Is this perhaps a glimpse of the kind of Israel we hope to
see in the future? It is not. The official reaction was swift and disapproving.
“This is
an incident of utmost severity,” the IDF said in a statement. “The soldiers
have been called in for questioning, and the commanders of the brigade and the
battalion are investigating. The soldiers [in question] will be dealt with
appropriately.”
What exactly did those soldiers do wrong? The answer is
obvious: they ignored the lesson that my cousin had taught her children, and
that Israeli mothers teach their children every day: that the Arabs are
dangerous and not to be trusted. The fact that nothing bad happened in this
instance is irrelevant…don’t those soldiers realize what might have happened?
I have to wonder if relations between Jews and Arabs have
ever been worse, on a personal level, than they are right now?

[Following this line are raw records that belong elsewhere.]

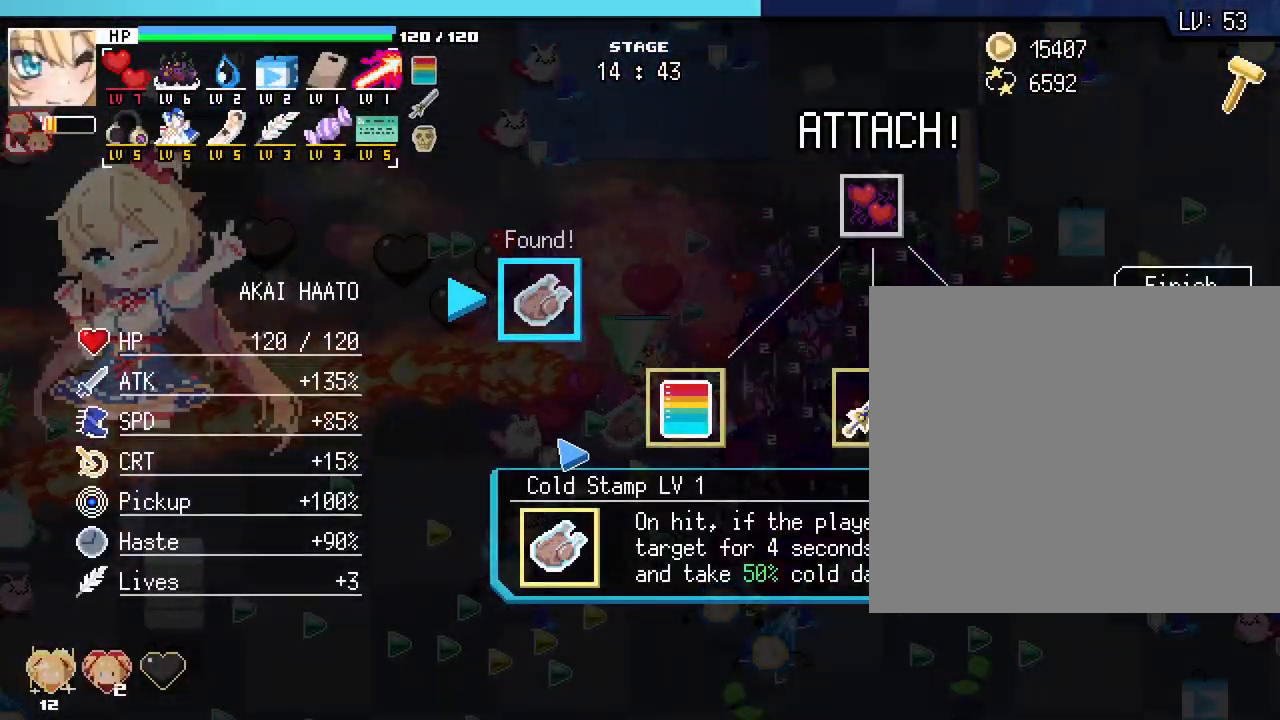
{"keys": [], "mouse": ["left"], "events": [[433, "mouse_left", "down"]]}
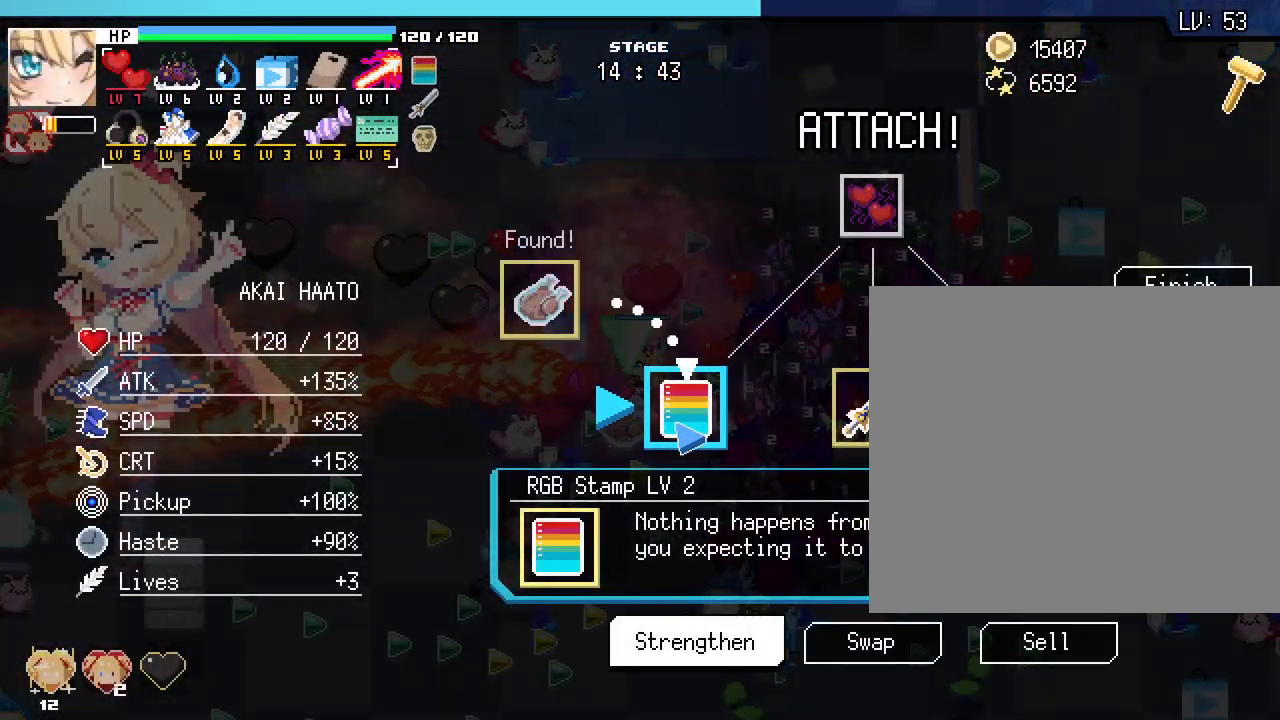
{"keys": [], "mouse": [], "events": [[33, "mouse_left", "up"], [267, "space", "down"], [283, "space", "up"]]}
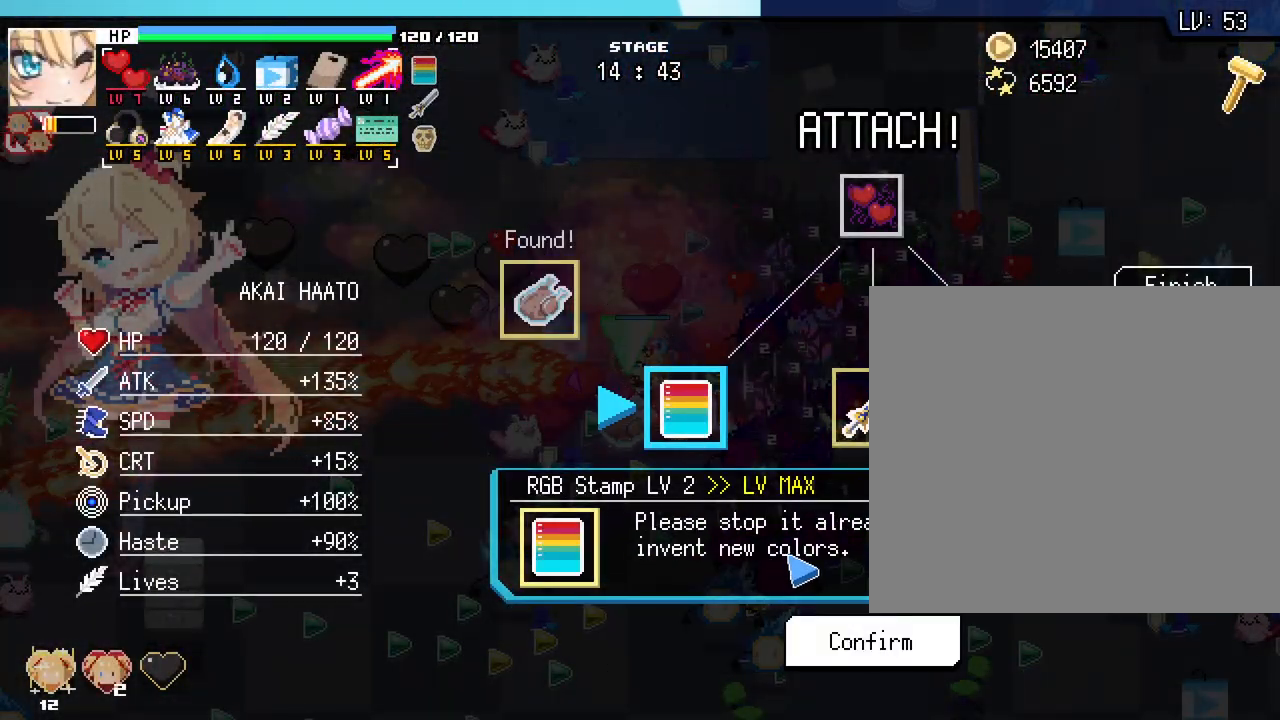
{"keys": [], "mouse": [], "events": [[233, "space", "down"], [317, "space", "up"]]}
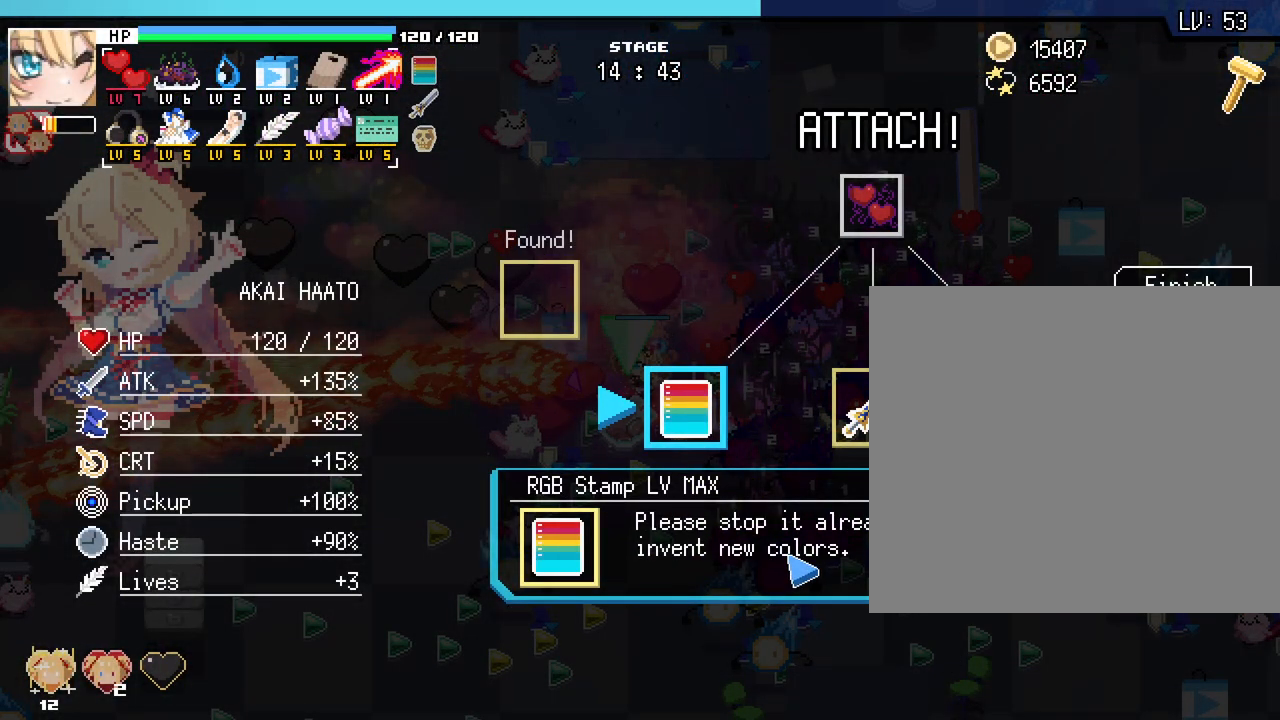
{"keys": ["a", "s"], "mouse": [], "events": [[67, "mouse_right", "down"], [133, "mouse_right", "up"], [267, "a", "down"], [283, "s", "down"]]}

There was a
time, not that long ago, when our people wandered the West Bank freely, shopped
in its markets and ate in its restaurants. We don’t do that anymore.
I can’t piece together the whole story but if there was one
incident that marked a watershed in the Jewish-Arab dynamic, it was surely the
lynching, in the early days of the second Intifada, of the two Jews who
wandered into the same Ramallah and were apprehended by a Palestinian mob.

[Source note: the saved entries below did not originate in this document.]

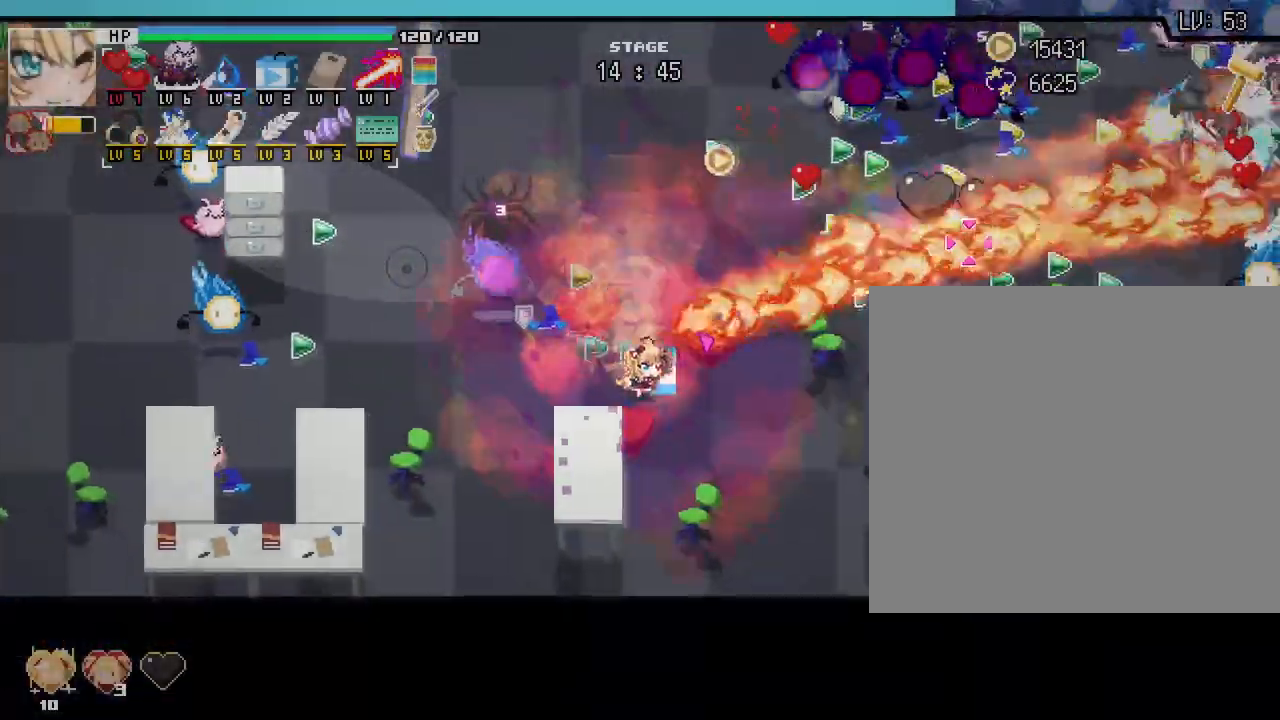
{"keys": ["a"], "mouse": [], "events": [[317, "a", "down"], [400, "s", "up"]]}
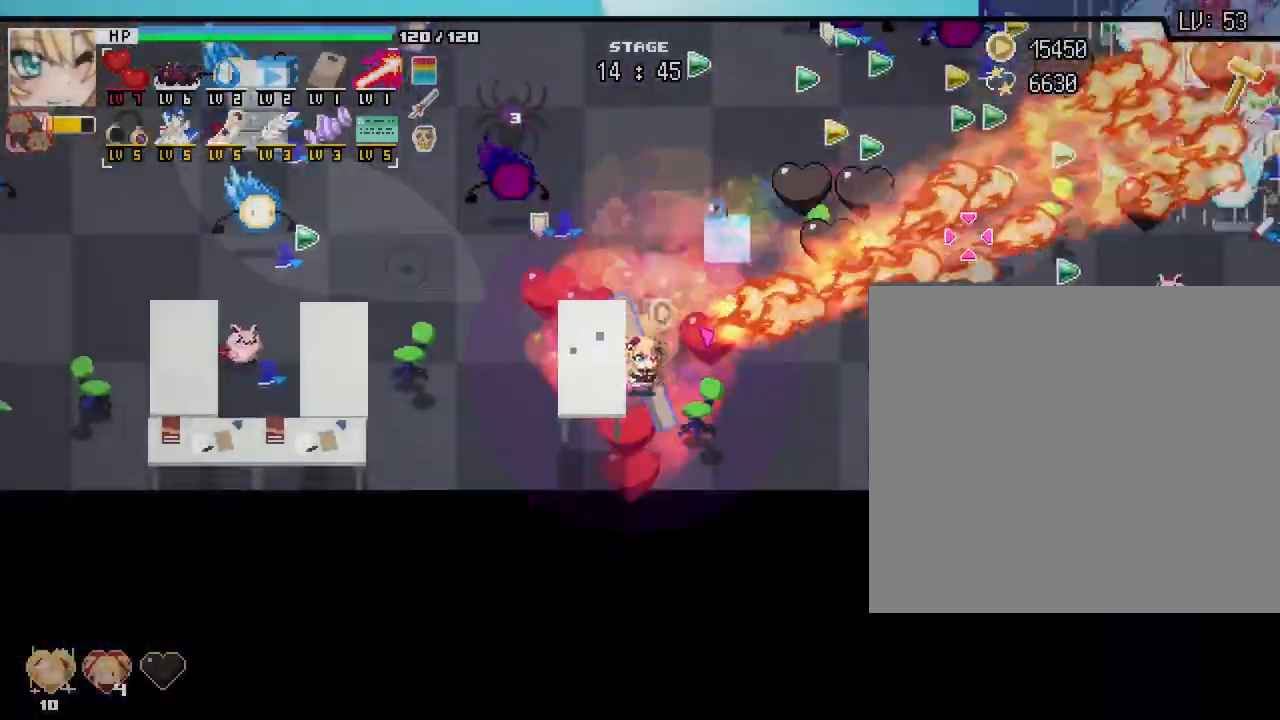
{"keys": ["w"], "mouse": [], "events": [[17, "a", "up"], [33, "w", "down"], [183, "d", "down"], [300, "d", "up"]]}
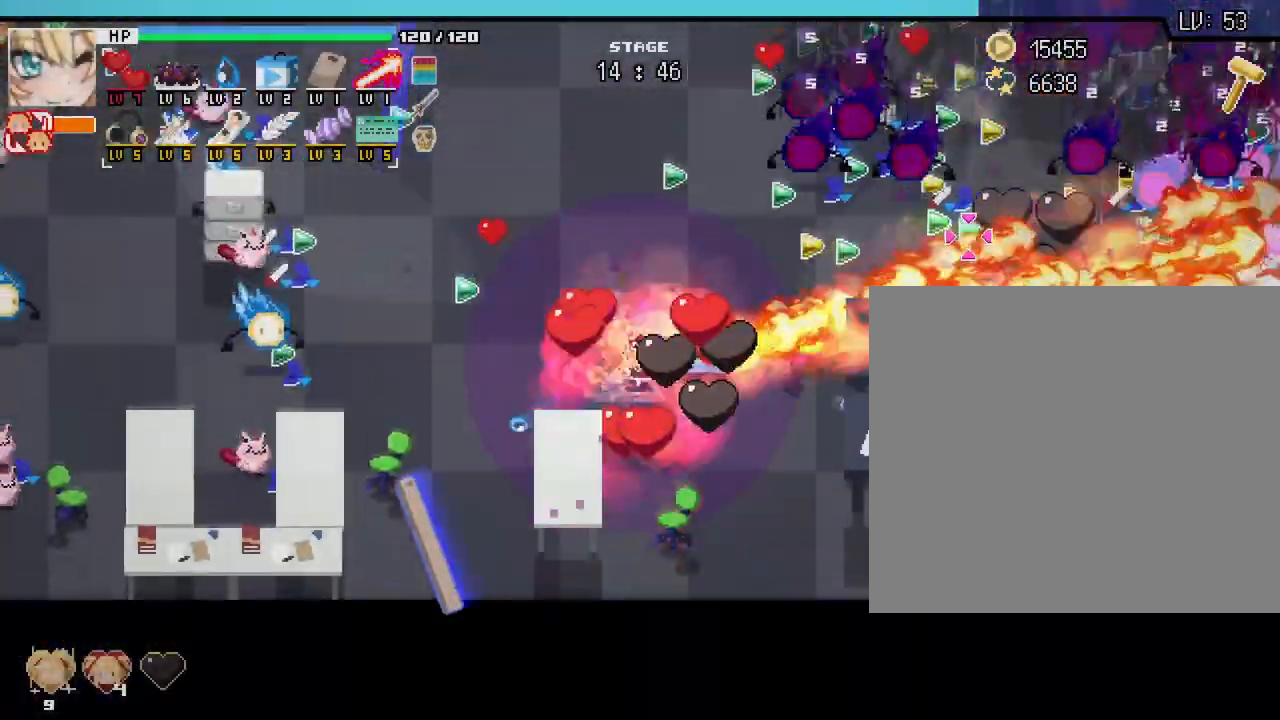
{"keys": ["d", "w"], "mouse": [], "events": [[500, "d", "down"]]}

Believe it or not, I was as sickened and outraged as anyone by that incident,
and I wholeheartedly approved of our swift and aggressive reaction. But where
are we now?
The problem is that we have crystallized, in the collective
psyche, a permanent image of what happens when Jews fall into the hands of
Arabs: namely, they are torn to pieces. Obviously, any and all protective and
punitive measures are justified to prevent this from happening again. Was the
crime of those soldiers in Ramallah really that they let down their guard,
putting themselves at risk after all the work we have done to eliminate that
same risk as far as possible? Perhaps.
But I’m afraid that the outrage at their behavior has a
different motivation. It’s not the fact that they put themselves at risk than
rankles. It’s the fact that the outcome of their actions shakes the foundations
of the narrative that we have worked so hard to ingrain in our collective
consciousness: that the Arabs are dangerous animals who are not to be trusted.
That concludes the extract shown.